The state government of South Australia has also implemented policies to supporting the development of skills necessary for green iron production, in particular through a technical college located in Port Augusta. The Western Australia Government is investing in skills development to support the energy transition through the Made in WA plan and the development of a Clean Energy National Centre of Excellence (AUD 70.5 million joint federal/state investment) and a Pilbara Based Clean Energy Training and Research Centre (investment through the AUD 140 million Pilbara Hydrogen Hub, a joint federal/state investment).
Comparison with other regions
On the level of the EU, labour questions are prominent when structural changes to the steel industry are on the horizon because the industry employs around 330,000 people in the EU and supports a further 1.6 million jobs in related sectors. The EU's Just Transition Mechanism (JTM) aims to support industries, workers and regions who are most affected by the green transition. It provides funding for up- and reskilling of workers as well as job search assistance, with a total budget throughout 2021-2027 of EUR 19.3 billion (European Commission[61]).
Notes
Copy link to Notes← 1. According to EUROFER, 98 per cent of global iron ore production is consumed by the steel industry (EUROFER, 2013[98]).

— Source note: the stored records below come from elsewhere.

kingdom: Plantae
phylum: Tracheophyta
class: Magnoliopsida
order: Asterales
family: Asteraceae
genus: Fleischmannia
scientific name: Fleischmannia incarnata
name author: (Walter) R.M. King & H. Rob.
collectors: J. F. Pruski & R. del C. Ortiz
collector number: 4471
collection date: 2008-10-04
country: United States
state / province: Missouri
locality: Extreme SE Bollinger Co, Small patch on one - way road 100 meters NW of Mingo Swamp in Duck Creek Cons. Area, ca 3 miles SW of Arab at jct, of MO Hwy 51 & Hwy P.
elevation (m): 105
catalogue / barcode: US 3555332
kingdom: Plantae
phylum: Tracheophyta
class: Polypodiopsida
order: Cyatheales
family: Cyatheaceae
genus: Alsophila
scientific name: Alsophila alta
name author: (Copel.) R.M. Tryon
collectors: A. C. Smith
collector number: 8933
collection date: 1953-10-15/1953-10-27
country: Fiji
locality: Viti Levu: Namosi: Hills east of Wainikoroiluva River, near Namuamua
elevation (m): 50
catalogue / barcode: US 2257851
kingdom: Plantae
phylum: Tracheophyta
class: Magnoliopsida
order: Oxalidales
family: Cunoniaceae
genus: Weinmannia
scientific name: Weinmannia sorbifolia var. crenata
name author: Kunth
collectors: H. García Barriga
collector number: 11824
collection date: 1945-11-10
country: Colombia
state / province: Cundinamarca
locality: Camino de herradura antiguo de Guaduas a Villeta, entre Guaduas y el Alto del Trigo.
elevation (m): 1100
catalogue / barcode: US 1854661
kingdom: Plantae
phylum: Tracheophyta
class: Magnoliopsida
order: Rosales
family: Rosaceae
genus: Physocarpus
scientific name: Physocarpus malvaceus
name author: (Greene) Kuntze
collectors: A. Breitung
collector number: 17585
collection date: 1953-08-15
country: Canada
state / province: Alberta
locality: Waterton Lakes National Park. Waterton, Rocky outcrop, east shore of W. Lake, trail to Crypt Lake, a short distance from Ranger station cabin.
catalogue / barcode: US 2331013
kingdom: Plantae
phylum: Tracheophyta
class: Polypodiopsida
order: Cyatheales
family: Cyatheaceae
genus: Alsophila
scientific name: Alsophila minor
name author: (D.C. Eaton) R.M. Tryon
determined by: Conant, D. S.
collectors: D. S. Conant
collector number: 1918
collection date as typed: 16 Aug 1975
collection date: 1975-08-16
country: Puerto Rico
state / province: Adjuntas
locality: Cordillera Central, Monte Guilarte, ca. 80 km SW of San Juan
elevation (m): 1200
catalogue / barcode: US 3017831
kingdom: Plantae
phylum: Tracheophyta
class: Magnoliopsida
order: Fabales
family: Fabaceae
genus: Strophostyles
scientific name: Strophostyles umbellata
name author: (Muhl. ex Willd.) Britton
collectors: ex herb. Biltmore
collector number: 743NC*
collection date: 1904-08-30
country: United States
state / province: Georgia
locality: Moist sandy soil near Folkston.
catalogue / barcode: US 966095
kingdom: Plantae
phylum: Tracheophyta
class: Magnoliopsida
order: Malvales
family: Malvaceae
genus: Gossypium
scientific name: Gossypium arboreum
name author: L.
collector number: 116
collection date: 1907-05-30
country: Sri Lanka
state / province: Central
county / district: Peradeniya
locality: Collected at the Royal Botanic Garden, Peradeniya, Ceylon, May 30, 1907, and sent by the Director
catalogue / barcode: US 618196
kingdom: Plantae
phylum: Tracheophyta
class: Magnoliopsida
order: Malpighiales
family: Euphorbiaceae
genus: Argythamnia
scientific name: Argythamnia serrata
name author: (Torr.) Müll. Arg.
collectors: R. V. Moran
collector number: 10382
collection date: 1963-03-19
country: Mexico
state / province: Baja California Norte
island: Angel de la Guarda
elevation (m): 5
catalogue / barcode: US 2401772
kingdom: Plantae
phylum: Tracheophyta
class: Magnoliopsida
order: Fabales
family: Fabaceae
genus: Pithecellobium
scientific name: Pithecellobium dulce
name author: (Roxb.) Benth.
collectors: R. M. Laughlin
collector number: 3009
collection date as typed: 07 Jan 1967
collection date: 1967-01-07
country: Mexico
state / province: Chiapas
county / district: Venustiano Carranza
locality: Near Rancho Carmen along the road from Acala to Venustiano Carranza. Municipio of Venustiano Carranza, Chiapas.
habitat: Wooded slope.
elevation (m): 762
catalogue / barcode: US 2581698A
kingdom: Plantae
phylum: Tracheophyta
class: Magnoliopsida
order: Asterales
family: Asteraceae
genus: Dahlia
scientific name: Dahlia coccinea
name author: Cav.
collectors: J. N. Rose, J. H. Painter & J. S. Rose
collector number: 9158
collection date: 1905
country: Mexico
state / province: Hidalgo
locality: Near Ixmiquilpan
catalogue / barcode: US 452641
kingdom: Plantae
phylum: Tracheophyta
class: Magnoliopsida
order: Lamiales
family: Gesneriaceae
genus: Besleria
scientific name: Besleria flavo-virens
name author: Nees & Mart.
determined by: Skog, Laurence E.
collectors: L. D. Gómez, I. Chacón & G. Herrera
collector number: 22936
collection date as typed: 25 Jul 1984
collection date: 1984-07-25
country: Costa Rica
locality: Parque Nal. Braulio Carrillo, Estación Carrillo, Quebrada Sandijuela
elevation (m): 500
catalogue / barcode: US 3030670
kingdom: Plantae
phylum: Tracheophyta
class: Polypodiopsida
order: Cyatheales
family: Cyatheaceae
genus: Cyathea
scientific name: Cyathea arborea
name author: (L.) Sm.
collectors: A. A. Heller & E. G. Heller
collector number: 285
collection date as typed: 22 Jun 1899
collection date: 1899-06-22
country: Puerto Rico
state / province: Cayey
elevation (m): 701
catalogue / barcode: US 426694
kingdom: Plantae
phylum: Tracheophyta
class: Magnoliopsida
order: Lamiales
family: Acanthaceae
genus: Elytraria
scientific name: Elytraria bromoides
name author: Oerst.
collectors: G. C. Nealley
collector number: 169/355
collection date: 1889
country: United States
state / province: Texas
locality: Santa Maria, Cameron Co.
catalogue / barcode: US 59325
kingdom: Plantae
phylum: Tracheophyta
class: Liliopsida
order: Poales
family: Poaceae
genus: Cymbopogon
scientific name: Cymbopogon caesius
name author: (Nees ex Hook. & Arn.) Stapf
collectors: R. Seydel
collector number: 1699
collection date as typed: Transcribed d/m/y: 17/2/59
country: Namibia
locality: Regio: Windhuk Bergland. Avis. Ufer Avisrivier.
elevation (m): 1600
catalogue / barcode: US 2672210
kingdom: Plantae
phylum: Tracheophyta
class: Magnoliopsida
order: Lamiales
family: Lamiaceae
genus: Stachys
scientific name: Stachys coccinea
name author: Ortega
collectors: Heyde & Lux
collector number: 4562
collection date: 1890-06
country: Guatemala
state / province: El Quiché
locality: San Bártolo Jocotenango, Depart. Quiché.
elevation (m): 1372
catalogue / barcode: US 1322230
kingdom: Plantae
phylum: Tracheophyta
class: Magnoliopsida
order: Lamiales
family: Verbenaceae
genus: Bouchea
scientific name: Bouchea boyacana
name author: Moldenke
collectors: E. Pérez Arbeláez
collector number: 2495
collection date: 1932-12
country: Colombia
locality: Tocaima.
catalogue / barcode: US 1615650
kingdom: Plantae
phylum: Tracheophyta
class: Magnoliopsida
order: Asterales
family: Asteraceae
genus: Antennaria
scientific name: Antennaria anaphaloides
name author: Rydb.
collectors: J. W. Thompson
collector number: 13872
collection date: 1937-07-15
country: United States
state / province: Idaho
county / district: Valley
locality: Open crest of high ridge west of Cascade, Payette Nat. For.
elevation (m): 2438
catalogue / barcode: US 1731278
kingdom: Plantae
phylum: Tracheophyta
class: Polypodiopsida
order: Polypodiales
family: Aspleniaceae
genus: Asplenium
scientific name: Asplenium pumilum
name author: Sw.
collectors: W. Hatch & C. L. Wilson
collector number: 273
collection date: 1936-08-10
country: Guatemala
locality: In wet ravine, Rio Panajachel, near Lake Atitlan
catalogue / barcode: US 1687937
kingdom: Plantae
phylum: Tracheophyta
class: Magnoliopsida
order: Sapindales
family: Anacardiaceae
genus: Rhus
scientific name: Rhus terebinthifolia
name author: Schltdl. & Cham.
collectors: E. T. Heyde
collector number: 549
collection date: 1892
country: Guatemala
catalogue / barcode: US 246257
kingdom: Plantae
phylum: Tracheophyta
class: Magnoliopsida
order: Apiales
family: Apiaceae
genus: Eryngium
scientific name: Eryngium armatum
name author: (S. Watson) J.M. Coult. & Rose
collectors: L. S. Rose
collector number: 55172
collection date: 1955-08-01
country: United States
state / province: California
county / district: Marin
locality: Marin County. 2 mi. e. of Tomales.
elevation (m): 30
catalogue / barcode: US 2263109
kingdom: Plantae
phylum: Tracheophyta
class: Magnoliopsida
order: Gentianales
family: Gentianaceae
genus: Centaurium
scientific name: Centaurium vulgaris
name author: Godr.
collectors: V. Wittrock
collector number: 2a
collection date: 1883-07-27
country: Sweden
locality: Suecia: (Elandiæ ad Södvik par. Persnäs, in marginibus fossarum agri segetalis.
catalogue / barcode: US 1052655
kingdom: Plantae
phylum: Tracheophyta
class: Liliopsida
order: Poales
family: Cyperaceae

← 2. See (Government of Australia, 2025[101]). Under the reformed Safeguard Mechanism, these baselines are set to decline by 4.9% each year through to 2030, aligning with Australia's commitment to reduce emissions by 43% below 2005 levels by 2030 and to achieve net-zero emissions by 2050. Facilities that exceed their baselines are required to manage their excess emissions, which can involve measures such as purchasing carbon credits or investing in emissions reduction technologies.